Written by Tyson Harper – JMCDF Board Member and Ashley’s dad – we hope this story brings your strength and courage to continue to fight Coats Disease.
When Ashley was about 2 years old, we started to notice that he might be having issues with his eyes. Ashley’s mom would play peek-a-boo with him in the morning and one morning noticed something seemed off, as if he was staring through her. She also noticed that one eye would wander despite Ashley’s focus on the game. We hoped that it was nothing, but seemed to become more obvious over the course of the next few days. We were concerned enough that we began to look for an optometrist that might be able to shed some light on what was happening. We brought Ashley to three different eye doctors, but most of them didn’t seemed to think anything was wrong, and Ashley wasn’t old enough to really articulate his point of view or explain what he was seeing. But at the last appointment, the doctor saw something of concern, and he shared that he thought there was a chance that Ashley had Retinoblastoma (or eye cancer). As you can imagine, we were devastated. Within minutes, he had a next day appointment for us to see Dr. Jumper of West Coast Retina. Looking back, I feel very lucky that we were able to find Dr. Jumper so early in the process. After a brief examination, Dr. Jumper informed us that he would need to put Ashley under general anesthetics so that he could thoroughly examine the eye. Once the procedure was performed, Dr. Jumper confidently informed us that Ashley did not have cancer but he did have a very-advanced, rare eye condition called Coats’ Disease. We quickly learned from Dr. Jumper that this was a very rare disease that the medical community knew very little about (only a handful of doctors were even familiar with treating Coats’ patients). There was no cure and most of the treatments, many of which were still experimental, were only designed to contain the damage and would not cure the disease. This was all very disheartening news to a family that was looking for answers and comfort. Worse yet, there were very few sources of information on this disease at all. The only good news at that point was that we learned that Dr. Jumper was one of the preeminent and leading physicians when it came to this rare disease. In addition, he also pointed us to Tina and Ed McGovern and the Jack McGovern Coats Disease foundation as he knew we would be struggling with understanding this disease.

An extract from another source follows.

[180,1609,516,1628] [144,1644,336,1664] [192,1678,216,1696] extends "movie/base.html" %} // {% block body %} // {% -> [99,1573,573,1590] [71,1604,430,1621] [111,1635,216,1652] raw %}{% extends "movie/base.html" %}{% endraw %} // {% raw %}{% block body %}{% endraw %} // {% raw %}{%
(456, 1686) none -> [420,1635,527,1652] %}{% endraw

Despite Ashley’s age, he had a very advanced condition and that his retina was already half detached from the eye due to pressure and fluid build-up in the eye. Without advanced forms of treatment, it was likely that Ashley’s retinal would fully detach and the removal of the eye would be necessary. Dr. Jumper also shared that he had very real concerns over Ashley’s cognitive development as the brain would struggle trying to take input from one perfectly functioning eye and one with Coats’ disease, and could potentially “shut off” any input from the affected eye. No parent wants to hear this, and the fact that there weren’t any solutions only made it worse.

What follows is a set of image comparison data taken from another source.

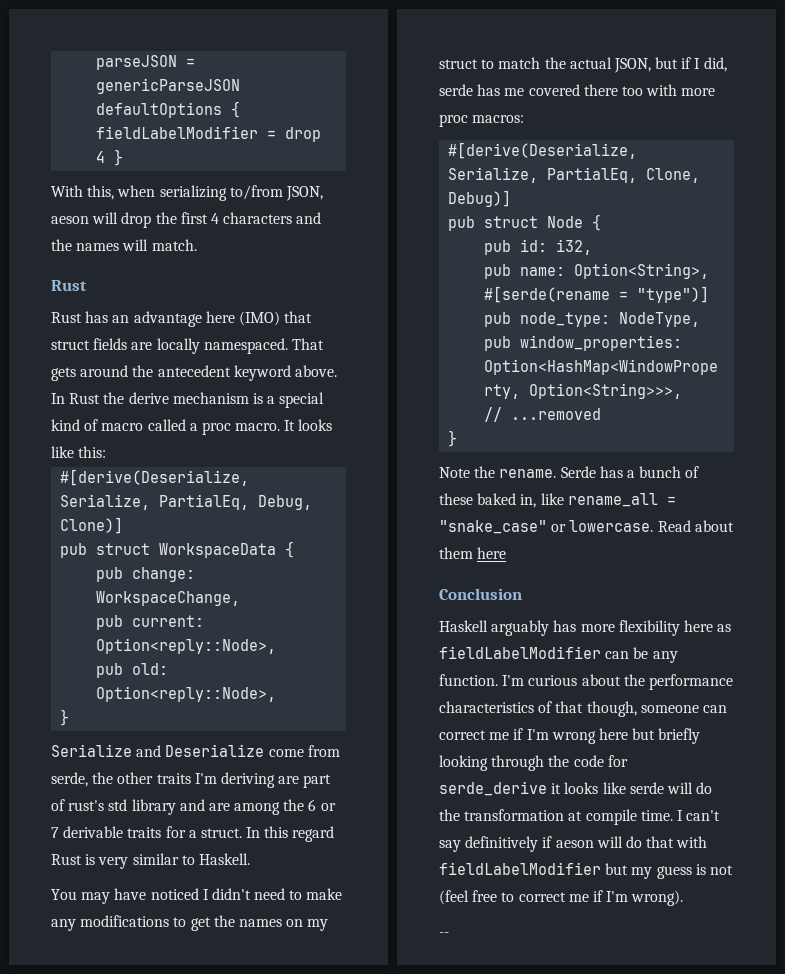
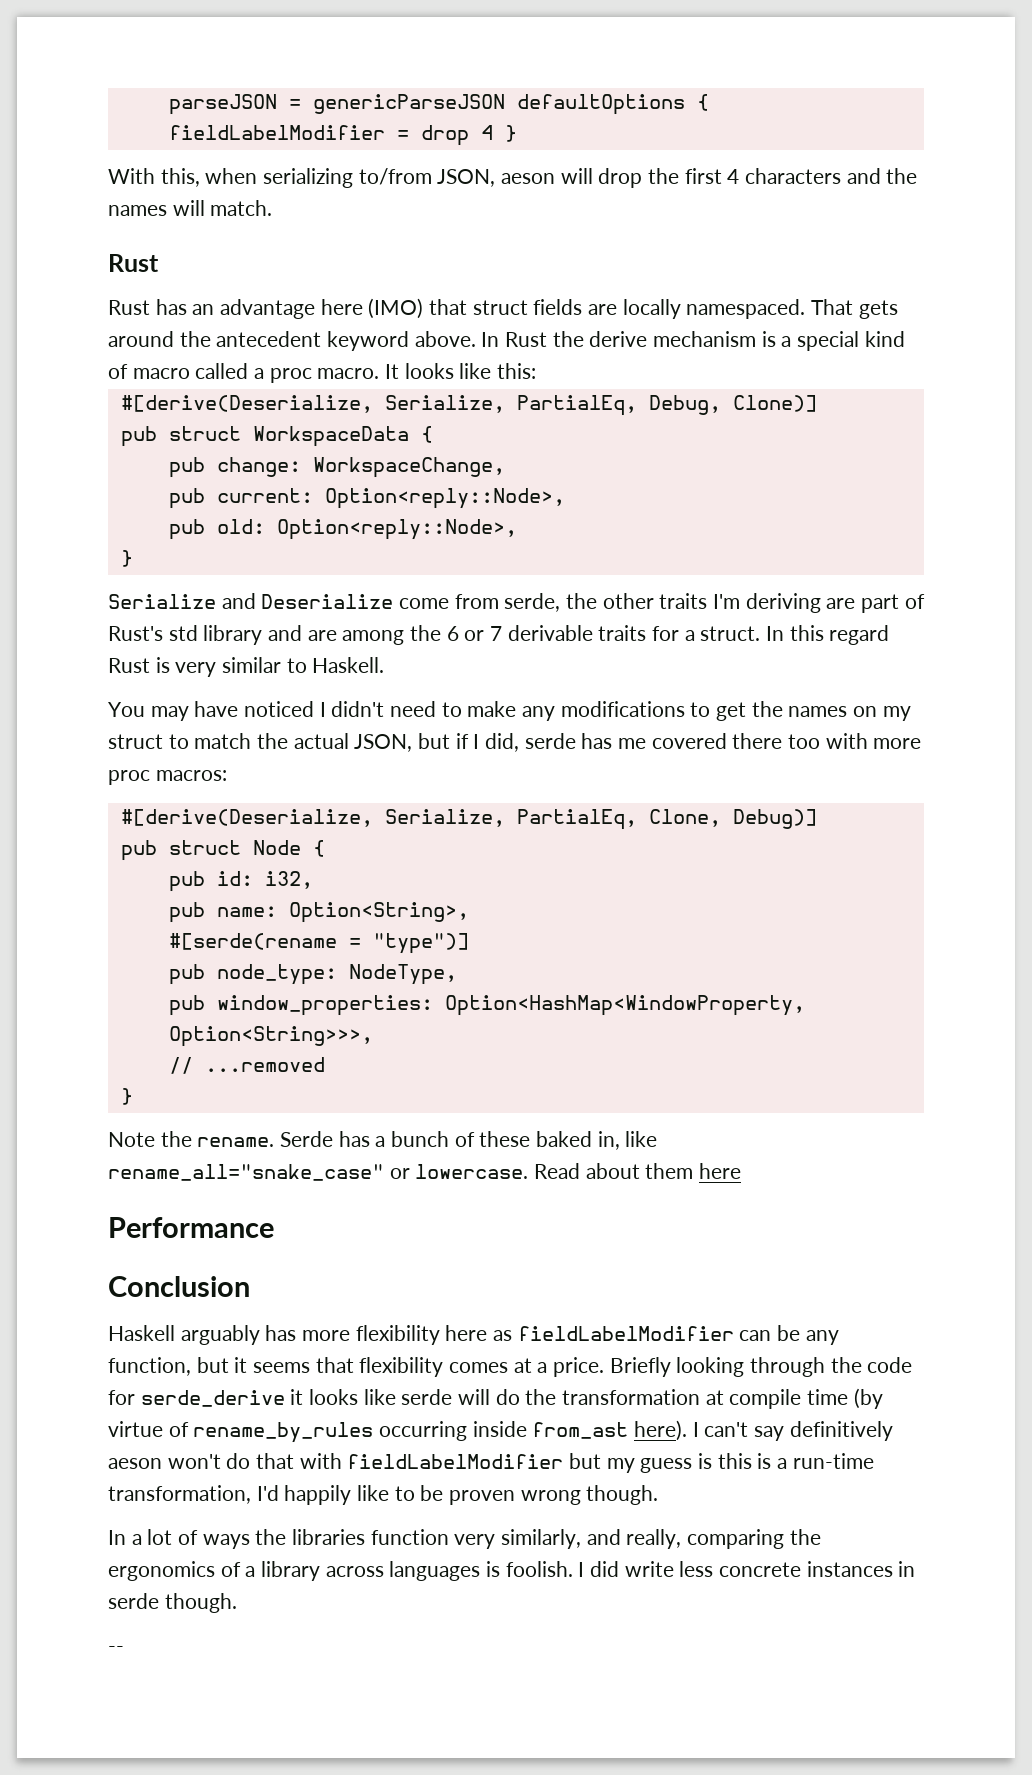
[68,800,105,811] rust's -> [108,626,163,641] Rust's
[567,493,676,507] [439,520,547,534] rename_all = "snake_case" -> [108,1164,384,1181] rename_all="snake_case"
(507, 553) none -> [108,1217,274,1238] // Performance
[439,674,733,690] [439,701,727,717] [439,728,701,744] function. I'm curious about the performance characteristics of that though, someone can correct me if I'm wrong here but briefly -> [108,1357,671,1377] function, but it seems that flexibility comes at a price. Briefly
[640,810,673,821] time. -> [807,1388,883,1409] [108,1420,688,1443] time (by virtue of rename_by_rules occurring inside from_ast here).
[542,836,623,848] if aeson will -> [108,1454,221,1469] aeson won't
[709,865,733,875] [439,890,684,906] not (feel free to correct me if I'm wrong). -> [717,1453,874,1469] [108,1485,659,1505] [108,1529,821,1549] [108,1561,916,1581] [108,1593,237,1613] this is a run-time transformation, I'd happily like to be proven wrong though. // In a lot of ways the libraries function very similarly, and really, comparing the ergonomics of a library across languages is foolish. I did write less concrete instances in serde though.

We needed to act fast and Dr. Jumper recommended a series of surgeries to treat the eye that would take place over the course of the next 12 months. Ashley was really too young to know what was going, but he’d soon learn what it was like to visit a hospital frequently. The surgeries ended up being 6 in total, one every 2 months. The surgeries consisted of a series of laser treatments to cauterize the blood vessels and then injecting an experimental drug directly into the eye. The entire surgery experience was so painful and gut-wrenching. Ashley couldn’t eat or drink anything that morning but he didn’t really understand why so it would usually end up in a screaming tantrum. Then, we’d all get prepped for the surgery room and it didn’t take long for Ashley to correlate this activity with something bad. The screaming would get worse. Then we would go into the surgery room and wait until the gas would make him go to sleep. All the while, he would have to be restrained because he was fighting it the entire way. He was so scared and nothing we did would comfort him. My wife and I always wondered what he was thinking as the people who trusted him most were letting this happen to him. The waiting room was always the worst part. You would just sit and wait helplessly, praying that you picked the right doctors, wondering if the treatment would work or whether we would need to remove the eye. Even when it was over, you knew it would be a few weeks and you’d be doing it all over again.

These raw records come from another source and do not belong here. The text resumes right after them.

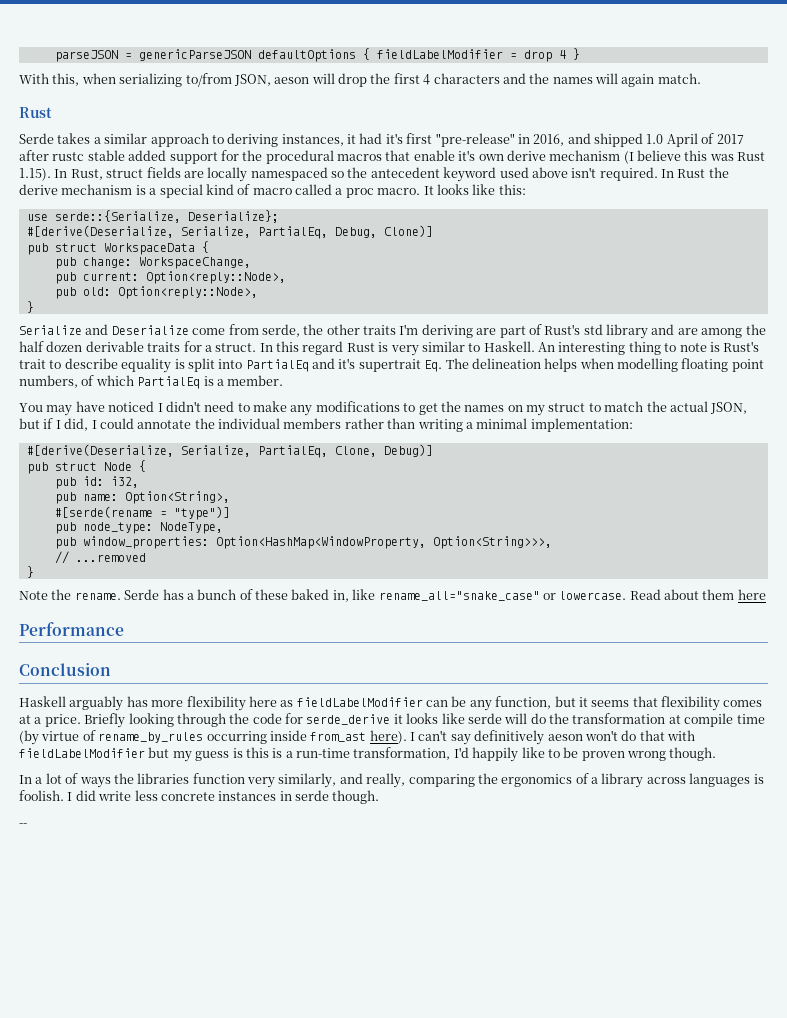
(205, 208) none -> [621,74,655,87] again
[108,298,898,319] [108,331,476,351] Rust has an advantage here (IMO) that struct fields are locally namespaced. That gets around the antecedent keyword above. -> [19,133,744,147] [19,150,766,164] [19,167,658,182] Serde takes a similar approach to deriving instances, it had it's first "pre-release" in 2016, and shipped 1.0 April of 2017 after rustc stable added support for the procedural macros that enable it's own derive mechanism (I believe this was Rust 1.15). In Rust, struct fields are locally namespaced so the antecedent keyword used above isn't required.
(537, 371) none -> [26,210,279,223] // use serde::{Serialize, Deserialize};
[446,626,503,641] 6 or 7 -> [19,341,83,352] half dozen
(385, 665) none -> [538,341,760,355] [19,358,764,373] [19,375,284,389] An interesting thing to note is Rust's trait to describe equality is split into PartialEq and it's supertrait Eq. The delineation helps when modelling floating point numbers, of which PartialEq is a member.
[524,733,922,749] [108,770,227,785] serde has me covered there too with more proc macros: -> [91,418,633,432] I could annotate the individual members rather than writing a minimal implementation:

Well, we all made it through the surgeries, and thanks to Dr. Jumper, we were able to stabilize the retina, save Ashley’s eye and restore the eye to a healthy condition. It wasn’t an easy process, but it worked. Even though the eye is healthy, Ashley still can’t see out of it. Ashley is now 7 years old and still needs to see Dr. Jumper twice a year to ensure the condition of the eye hasn’t regressed. Coats’ Disease has been an obstacle in his life that he has learned to cope with, but he refuses to consider it a disability. He is strong, positive and resilient. To protect his good eye, Ashley wears protective glasses at school and sports goggles during physical activities. Although he plays sports, he does struggle at activities that require depth perception. We are grateful for what Dr. Jumper and the Jack McGovern Coats Disease Foundation have given to us; namely, comfort and hope. We are grateful that Ashley was one of the lucky ones, he didn’t lose his eye. Better yet, with the work of Dr. Jumper and JMCDF, we’ve never had great hope that one day will be able to find a cure to Coats’ and Ashley will be able to see the world as the rest of us do!